Scope (Languages)

In addition to addressing technological challenges in ASR, SLT, MT, and automatic minuting, ELITR will cover a large number of EU and EUROSAI languages (see the list at the bottom of this page) to reduce the language barrier in spoken and written communication. Our ASR technology will cover at least 6 EU languages, our MT least all 24 official EU languages, and our prototype of automatic minuting will aim at least 2. Further EUROSAI languages will be added on an experimental basis based on research and business needs of the partners. Our second use case (conference calls interpretation in alfaview platform) may also reveal unexpected e.g. Asian languages (Chinese, Japanese or Indian languages). Due to the high number of languages covered, especially in MT, where we will cover between 24 × 23 = 552 and 43 × 42 = 1806 translation directions, we will focus on a subset of languages as primary languages for research and evaluation.

The intended language coverage of the ELITR project balances the needs with the realistically available capacity and availability of training data. See the summary in the following table.

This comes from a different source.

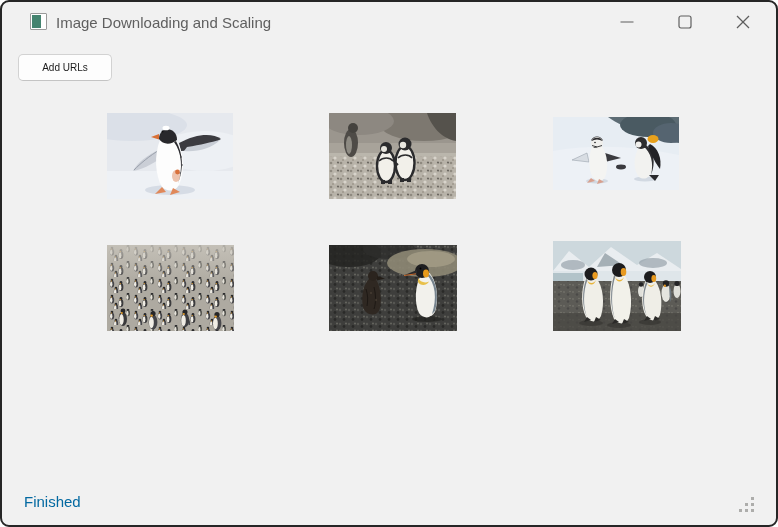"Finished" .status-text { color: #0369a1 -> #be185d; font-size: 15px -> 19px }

TechnologyPrimary FocusCoveredExperimental
ASREnglish, GermanFrench, Spanish, Italian, RussianCzech
SLT & MTEnglish, German –> English, German, Czechall EU languages –> all EU languagesall EUROSAI languages –> all EUROSAI languages
SummarizationEnglish, Czech

Table 1: Language and language pair level of support by the ELITR project.

Languages and language pairs with Primary Focus will receive full attention, dedicated modelling techniques (not necessarily separate models due to the multilingual approach, where we aim to save processing time and/or dependence on large quantities of training data by handling several languages at once and improvements in terms of document level translation quality. Languages Covered will be fully integrated and provided by ELITR to the user partners AV and SAO as needed for their usecases. For experimentally-supported languages, specific language pairs will be selected based on research or business reasons as the time progresses. Likely candidates include Arabic (a United Nations language, 310M speakers), or Ukrainian (45M speakers, to explore the relatedness with Russian).

Compared to existing solutions, e.g. CEF eTranslation service our objective is to substantially advance the quality and efficiency of MT, especially in the case of spoken language translation, document-level translation, and for low-resource language pairs, in line with the use cases of this project.

The 24 official EU languages are:

Bulgarian, Croatian, Czech, Danish, Dutch, English, Estonian, Finnish, French, German, Greek, Hungarian, Irish, Italian, Latvian, Lithuanian, Maltese, Polish, Portuguese, Romanian, Slovak, Slovene, Spanish, and Swedish.

There are 43 EUROSAI languages which include all the EU languages and the following ones:

Albanian, Arabic, Armenian, Azerbaijani, Belorussian, Bosnian, Georgian, Hebrew, Icelandic, Kazakh, Luxembourgish, Macedonian, Moldovan, Montenegrin, Norwegian, Russian, Serbian, Turkish, and Ukrainian.

We note that some EUROSAI languages (Moldovan, Montenegrin) have not even the most basic support solutions available worldwide, in part due to the fact that their official status is not universally recognized.